Débordés, affairés, stressés, occupés, aspirés… Les qualificatifs ne manquent pas pour désigner les workaholic, ces acharnés du travail bien fait qui répètent à qui veut l’entendre qu’ils n’ont le temps de rien si ce n’est métro-boulot-dodo. Plus qu’un vilain mensonge destiné à valoriser sa productivité ou s’épargner les sorties en boîte, le sempiternel « je n’ai pas une minute à moi » rassurerait les gens sur le sens de leur existence…

Un problème de génération

En 2015, l’agence de communication Havas Worldwide publiait le rapport d’une étude qui cherchait à comprendre comment notre monde – en perpétuelle effervescence – affectait nos manières de vivre, penser, et travailler. Menée auprès de 10 000 adultes de 28 pays, l’étude a notamment demandé aux participants s’ils n’exagéraient pas – un petit peu – lorsqu’ils prétendaient souffrir d’un emploi du temps surchargé. Réponse : 40 % des sondés ont confessé avoir déjà recouru à ce stratagème. Une ruse de vieux renard plus ou moins plébiscitée suivant les générations.

Nous distinguons 4 générations : les baby boomers nés dans les années 40-60 ; la génération X née dans les 60-80 ; la génération Y née dans les années 80-2000; et les Millenials nés après 2000. Si les baby boomers et la génération X sont plutôt réticents à s’inventer un emploi du temps de ministre – seuls 26 % et 36 % ont cédé – la génération Y y a recours très fréquemment : 51 % reconnaissent l’avoir déjà fait ! Mais ils ne sont pas dupes pour autant : 60 % d’entre eux savent pertinemment que cette excuse n’est pas valable pour tout le monde. Ils sont même 65 % à admettre que « la plupart des gens font semblant d’être plus débordés qu’ils ne le sont.».

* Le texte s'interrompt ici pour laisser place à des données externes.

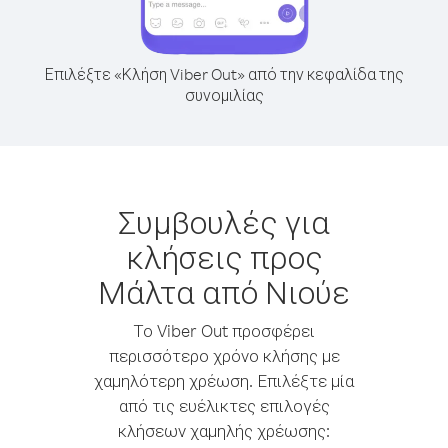
Επιλέξτε «Κλήση Viber Out» από την κεφαλίδα της
συνομιλίας
Συμβουλές για
κλήσεις προς
Μάλτα από Νιούε
Το Viber Out προσφέρει
περισσότερο χρόνο κλήσης με
χαμηλότερη χρέωση. Επιλέξτε μία
από τις ευέλικτες επιλογές
κλήσεων χαμηλής χρέωσης: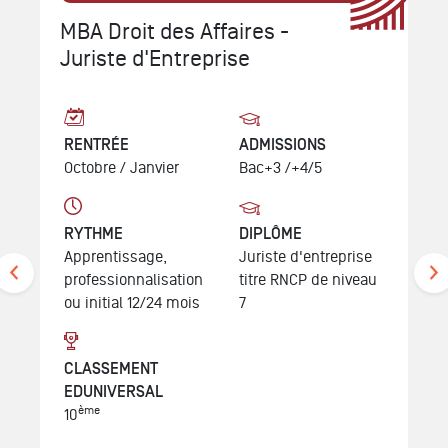
MBA Droit des Affaires -
Juriste d'Entreprise
RENTRÉE
ADMISSIONS
Octobre /
Janvier
Bac+3 /+4/5
RYTHME
DIPLÔME
Apprentissage,
Juriste d'entreprise
professionnalisation
titre RNCP de niveau
ou initial 12/24 mois
7
CLASSEMENT
EDUNIVERSAL
ème
10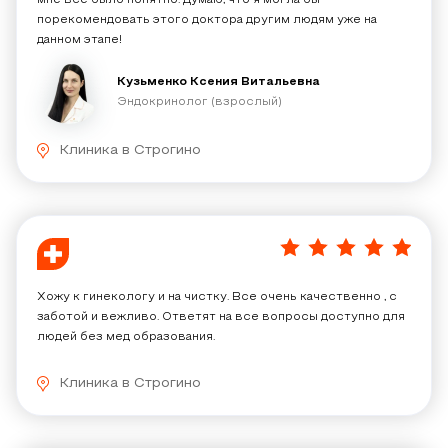
мне всё было понятно. Думаю, что я могла бы
порекомендовать этого доктора другим людям уже на
данном этапе!
Кузьменко Ксения Витальевна
Эндокринолог (взрослый)
Клиника в Строгино
5
/
5
Хожу к гинекологу и на чистку. Все очень качественно , с
заботой и вежливо. Ответят на все вопросы доступно для
людей без мед образования.
Клиника в Строгино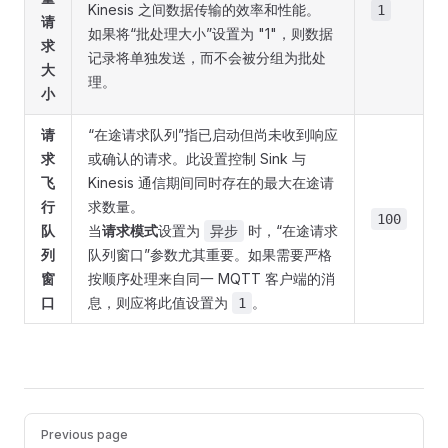
Kinesis 之间数据传输的效率和性能。
1
请
如果将“批处理大小”设置为 "1"，则数据
求
记录将单独发送，而不会被分组为批处
大
理。
小
请
“在途请求队列”指已启动但尚未收到响应
求
或确认的请求。此设置控制 Sink 与
飞
Kinesis 通信期间同时存在的最大在途请
行
求数量。
100
队
当
请求模式
设置为
时，“在途请求
异步
列
队列窗口”参数尤其重要。如果需要严格
窗
按顺序处理来自同一 MQTT 客户端的消
口
息，则应将此值设置为
。
1
Pager
Previous page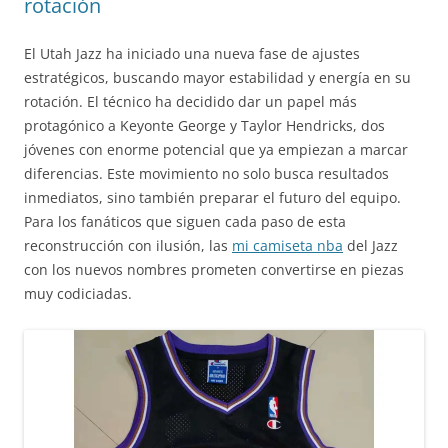
rotación
El Utah Jazz ha iniciado una nueva fase de ajustes
estratégicos, buscando mayor estabilidad y energía en su
rotación. El técnico ha decidido dar un papel más
protagónico a Keyonte George y Taylor Hendricks, dos
jóvenes con enorme potencial que ya empiezan a marcar
diferencias. Este movimiento no solo busca resultados
inmediatos, sino también preparar el futuro del equipo.
Para los fanáticos que siguen cada paso de esta
reconstrucción con ilusión, las
mi camiseta nba
del Jazz
con los nuevos nombres prometen convertirse en piezas
muy codiciadas.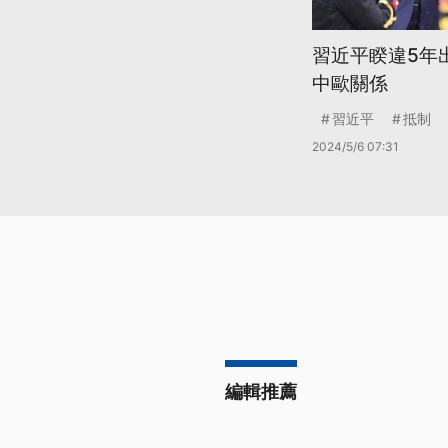
習近平睽違5年
中歐關係
習近平
抵制
2024/5/6 07:31
編輯推薦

Le temps, c’est de l’argent

Les résultats de l’étude n’ont rien de surprenant pour les chercheurs, ils découlent logiquement de nos modèles de sociétés : plus un salarié paraît débordé, plus il paraît impliqué dans la vie de l’entreprise, plus il paraît dévoué à la cause générale, plus il paraît performant aux yeux de ses supérieurs et de ses collègues, plus il est salué et récompensé. Cette vieille idée reçue selon laquelle le temps de travail serait proportionnel à la productivité a depuis longtemps été démontée par Les Décodeurs. Et George Osborne de The Economist de rappeler que « les Français pourraient être en congés le vendredi, ils produiraient toujours plus que les Britanniques en une semaine ».

Dans un article du New-York Times, l’essayiste et dessinateur Tim Kreider écrit : « Être constamment débordé est une manière de se rassurer sur son existence et de combattre de le vide ; évidemment, si vous avez la tête dans le guidon et que vous êtes sollicité à toutes heures de la journée, votre vie ne peut pas être insignifiante ou sans intérêt. ». Ce petit mensonge – ou légère exagération suivant les cas – ne servirait donc pas seulement à nous fournir une raison en béton pour justifier de notre absence à quelque événement lourdaud : il nous permettrait inconsciemment de nous sentir utile à quelque chose !

Un surmenage professionnel que beaucoup de pays valorisent, à l’image de l’Espagne, la Chine, l’Inde et le Brésil, qui vouent une certaine admiration à ces dévoués employés. Les Brésiliens sont même 58 % à les trouver plus intéressants que les gens lambda ! Une tendance beaucoup moins prononcée en Italie, en Belgique et en Australie, où l’on préfère une vie moins rythmée, moins speed… Bref, une vie où l’on travaille pour vivre et non l’inverse ! La prochaine fois qu’un de vos amis prétextera un planning trop surchargé pour ne pas se rendre à l’une de vos soirées, gardez en tête que derrière ce mensonge – que l’on a tous invoqué à un moment ou un autre – se cache une auto-persuasion destinée à combler un sérieux vide existentiel ; alors ne soyez pas trop dur avec lui.